## EXERCISE
Report back every line in the data that includes the string "GenerationSoftware".

━━━━━━━━━━━━━━━━━━━━

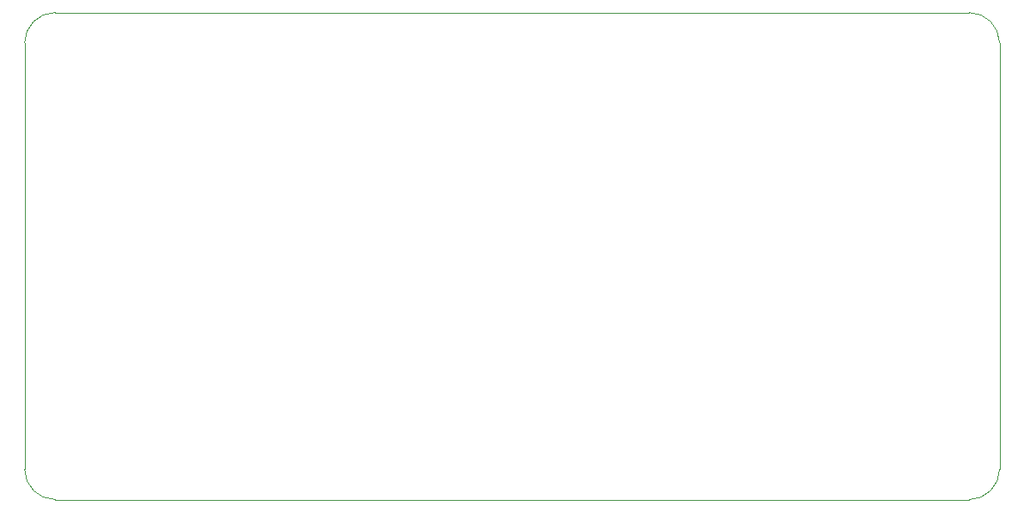
<source format=gm1>
G04 #@! TF.GenerationSoftware,KiCad,Pcbnew,(5.1.2)-1*
G04 #@! TF.CreationDate,2019-11-15T07:26:44-08:00*
G04 #@! TF.ProjectId,AppleIIJoystick,4170706c-6549-4494-9a6f-79737469636b,rev?*
G04 #@! TF.SameCoordinates,Original*
G04 #@! TF.FileFunction,Profile,NP*
%FSLAX46Y46*%
G04 Gerber Fmt 4.6, Leading zero omitted, Abs format (unit mm)*
G04 Created by KiCad (PCBNEW (5.1.2)-1) date 2019-11-15 07:26:44*
%MOMM*%
%LPD*%
G04 APERTURE LIST*
%ADD10C,0.050000*%
G04 APERTURE END LIST*
D10*
X76000000Y-86000000D02*
X76000000Y-44000000D01*
X169000000Y-89000000D02*
X79000000Y-89000000D01*
X172000000Y-44000000D02*
X172000000Y-86000000D01*
X79000000Y-41000000D02*
X169000000Y-41000000D01*
X79000000Y-89000000D02*
G75*
G02X76000000Y-86000000I0J3000000D01*
G01*
X76000000Y-44000000D02*
G75*
G02X79000000Y-41000000I3000000J0D01*
G01*
X169000000Y-41000000D02*
G75*
G02X172000000Y-44000000I0J-3000000D01*
G01*
X172000000Y-86000000D02*
G75*
G02X169000000Y-89000000I-3000000J0D01*
G01*
M02*

</source>
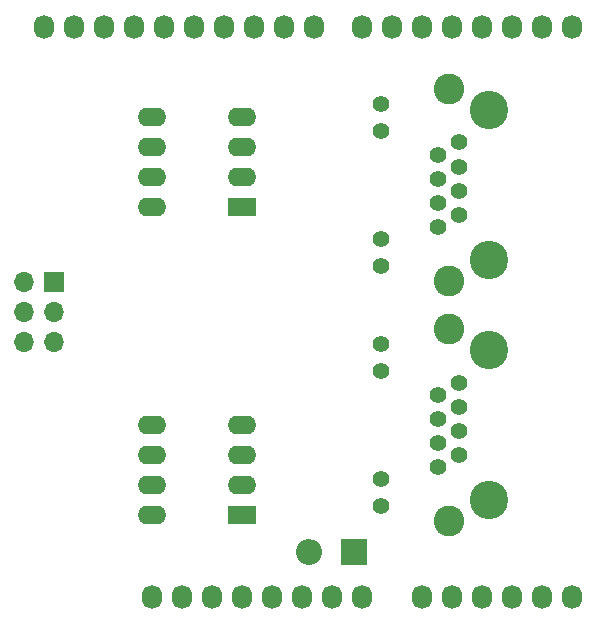
<source format=gbs>
G04 #@! TF.GenerationSoftware,KiCad,Pcbnew,(5.1.9)-1*
G04 #@! TF.CreationDate,2021-06-10T00:36:34+02:00*
G04 #@! TF.ProjectId,shield,73686965-6c64-42e6-9b69-6361645f7063,rev?*
G04 #@! TF.SameCoordinates,Original*
G04 #@! TF.FileFunction,Soldermask,Bot*
G04 #@! TF.FilePolarity,Negative*
%FSLAX46Y46*%
G04 Gerber Fmt 4.6, Leading zero omitted, Abs format (unit mm)*
G04 Created by KiCad (PCBNEW (5.1.9)-1) date 2021-06-10 00:36:34*
%MOMM*%
%LPD*%
G01*
G04 APERTURE LIST*
%ADD10C,1.400000*%
%ADD11C,2.600000*%
%ADD12C,3.250000*%
%ADD13O,2.200000X2.200000*%
%ADD14R,2.200000X2.200000*%
%ADD15R,1.700000X1.700000*%
%ADD16O,1.700000X1.700000*%
%ADD17O,2.400000X1.600000*%
%ADD18R,2.400000X1.600000*%
%ADD19O,1.727200X2.032000*%
G04 APERTURE END LIST*
D10*
X158373000Y-116090000D03*
X158373000Y-113800000D03*
X158373000Y-104660000D03*
X158373000Y-102370000D03*
X163193000Y-112800000D03*
X164973000Y-111780000D03*
X163193000Y-110760000D03*
X164973000Y-109740000D03*
X163193000Y-108720000D03*
X164973000Y-107700000D03*
X163193000Y-106680000D03*
X164973000Y-105660000D03*
D11*
X164083000Y-101100000D03*
X164083000Y-117360000D03*
D12*
X167513000Y-102880000D03*
X167513000Y-115580000D03*
D13*
X152273000Y-120015000D03*
D14*
X156083000Y-120015000D03*
D15*
X130683000Y-97155000D03*
D16*
X128143000Y-97155000D03*
X130683000Y-99695000D03*
X128143000Y-99695000D03*
X130683000Y-102235000D03*
X128143000Y-102235000D03*
D17*
X138938000Y-116840000D03*
X146558000Y-109220000D03*
X138938000Y-114300000D03*
X146558000Y-111760000D03*
X138938000Y-111760000D03*
X146558000Y-114300000D03*
X138938000Y-109220000D03*
D18*
X146558000Y-116840000D03*
D17*
X138938000Y-90805000D03*
X146558000Y-83185000D03*
X138938000Y-88265000D03*
X146558000Y-85725000D03*
X138938000Y-85725000D03*
X146558000Y-88265000D03*
X138938000Y-83185000D03*
D18*
X146558000Y-90805000D03*
D10*
X158373000Y-95760000D03*
X158373000Y-93470000D03*
X158373000Y-84330000D03*
X158373000Y-82040000D03*
X163193000Y-92470000D03*
X164973000Y-91450000D03*
X163193000Y-90430000D03*
X164973000Y-89410000D03*
X163193000Y-88390000D03*
X164973000Y-87370000D03*
X163193000Y-86350000D03*
X164973000Y-85330000D03*
D11*
X164083000Y-80770000D03*
X164083000Y-97030000D03*
D12*
X167513000Y-82550000D03*
X167513000Y-95250000D03*
D19*
X138938000Y-123825000D03*
X141478000Y-123825000D03*
X144018000Y-123825000D03*
X146558000Y-123825000D03*
X149098000Y-123825000D03*
X151638000Y-123825000D03*
X154178000Y-123825000D03*
X156718000Y-123825000D03*
X161798000Y-123825000D03*
X164338000Y-123825000D03*
X166878000Y-123825000D03*
X169418000Y-123825000D03*
X171958000Y-123825000D03*
X174498000Y-123825000D03*
X129794000Y-75565000D03*
X132334000Y-75565000D03*
X134874000Y-75565000D03*
X137414000Y-75565000D03*
X139954000Y-75565000D03*
X142494000Y-75565000D03*
X145034000Y-75565000D03*
X147574000Y-75565000D03*
X150114000Y-75565000D03*
X152654000Y-75565000D03*
X156718000Y-75565000D03*
X159258000Y-75565000D03*
X161798000Y-75565000D03*
X164338000Y-75565000D03*
X166878000Y-75565000D03*
X169418000Y-75565000D03*
X171958000Y-75565000D03*
X174498000Y-75565000D03*
M02*

</source>
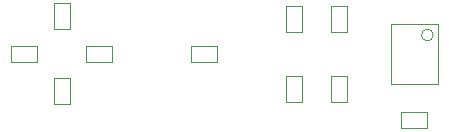
<source format=gbr>
G04*
G04 #@! TF.GenerationSoftware,Altium Limited,Altium Designer,24.9.1 (31)*
G04*
G04 Layer_Color=16711935*
%FSLAX25Y25*%
%MOIN*%
G70*
G04*
G04 #@! TF.SameCoordinates,DFC5EAFA-02C9-4576-AE6E-E5021E00C3BD*
G04*
G04*
G04 #@! TF.FilePolarity,Positive*
G04*
G01*
G75*
%ADD28C,0.00394*%
D28*
X244799Y112549D02*
G03*
X244799Y112549I-1969J0D01*
G01*
X112831Y103593D02*
Y108908D01*
X104169Y103593D02*
Y108908D01*
X112831D01*
X104169Y103593D02*
X112831D01*
X201158Y113553D02*
Y122215D01*
X195843Y113553D02*
Y122215D01*
Y113553D02*
X201158D01*
X195843Y122215D02*
X201158D01*
X234169Y81494D02*
X242831D01*
X234169Y87006D02*
X242831D01*
X234169Y81494D02*
Y87006D01*
X242831Y81494D02*
Y87006D01*
X118343Y123081D02*
X123658D01*
X118343Y114419D02*
X123658D01*
X118343D02*
Y123081D01*
X123658Y114419D02*
Y123081D01*
X172831Y103593D02*
Y108908D01*
X164169Y103593D02*
Y108908D01*
X172831D01*
X164169Y103593D02*
X172831D01*
X246374Y96408D02*
Y116093D01*
X230626Y96408D02*
Y116093D01*
X246374D01*
X230626Y96408D02*
X246374D01*
X210843Y113553D02*
Y122215D01*
X216158Y113553D02*
Y122215D01*
X210843D02*
X216158D01*
X210843Y113553D02*
X216158D01*
X118343Y98081D02*
X123658D01*
X118343Y89419D02*
X123658D01*
X118343D02*
Y98081D01*
X123658Y89419D02*
Y98081D01*
X201158Y90285D02*
Y98947D01*
X195843Y90285D02*
Y98947D01*
Y90285D02*
X201158D01*
X195843Y98947D02*
X201158D01*
X137831Y103593D02*
Y108908D01*
X129169Y103593D02*
Y108908D01*
X137831D01*
X129169Y103593D02*
X137831D01*
X216158Y90285D02*
Y98947D01*
X210843Y90285D02*
Y98947D01*
Y90285D02*
X216158D01*
X210843Y98947D02*
X216158D01*
M02*

</source>
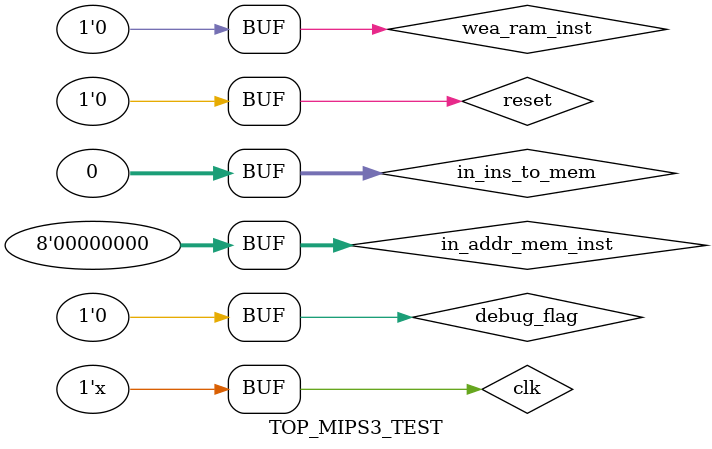
<source format=v>
`timescale 1ns / 1ps


module TOP_MIPS3_TEST;

	// Inputs
	reg clk;
	reg reset;
	reg debug_flag;
	reg [7:0] in_addr_mem_inst;
	reg [31:0] in_ins_to_mem;
	reg wea_ram_inst;

	// Outputs

	wire [31:0] out_reg0_recolector;
	wire [31:0] out_reg1_recolector;
	wire [31:0] out_reg2_recolector;
	wire [31:0] out_reg3_recolector;
	wire [31:0] out_reg4_recolector;
	wire [31:0] out_reg5_recolector;
	wire [31:0] out_reg6_recolector;
	wire [31:0] out_reg7_recolector;
	wire [31:0] out_mem_wire;
	wire [7:0] led_fpga;
	wire [7:0] out_pc;
	wire [31:0] out_instruct;
	wire halt_flag;

	// Instantiate the Unit Under Test (UUT)
	TOP_MIPS uut (
		.clk(clk), 
		.reset(reset), 
		.debug_flag(debug_flag), 
		.in_addr_mem_inst(in_addr_mem_inst), 
		.in_ins_to_mem(in_ins_to_mem),
		.out_reg0_recolector(out_reg0_recolector), 
		.out_reg1_recolector(out_reg1_recolector), 
		.out_reg2_recolector(out_reg2_recolector), 
		.out_reg3_recolector(out_reg3_recolector), 
		.out_reg4_recolector(out_reg4_recolector), 
		.out_reg5_recolector(out_reg5_recolector), 
		.out_reg6_recolector(out_reg6_recolector), 
		.out_reg7_recolector(out_reg7_recolector),  
		.wea_ram_inst(wea_ram_inst), 
		.led_fpga(led_fpga), 
		.out_pc(out_pc), 
		.out_mem_wire(out_mem_wire),
		.out_instruct(out_instruct),
		.halt_flag(halt_flag)
	);

	initial begin
		// Initialize Inputs
		//$monitor($time,out_mem_wire, out_pc);
		clk = 1;
		reset = 0;
		debug_flag = 0;
		in_addr_mem_inst = 0;
		in_ins_to_mem = 0;
		wea_ram_inst = 0;
	end

	always 
	begin
		#10 clk = ~clk;
	end

      
endmodule


</source>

━━━━━━━━━━━━━━━━━━━━

## FINAL ANSWER
G04 #@! TF.GenerationSoftware,KiCad,Pcbnew,(5.1.2)-1*
G04 #@! TF.GenerationSoftware,KiCad,Pcbnew,(5.1.9)-1*
G04 #@! TF.GenerationSoftware,Altium Limited,Altium Designer,24.9.1 (31)*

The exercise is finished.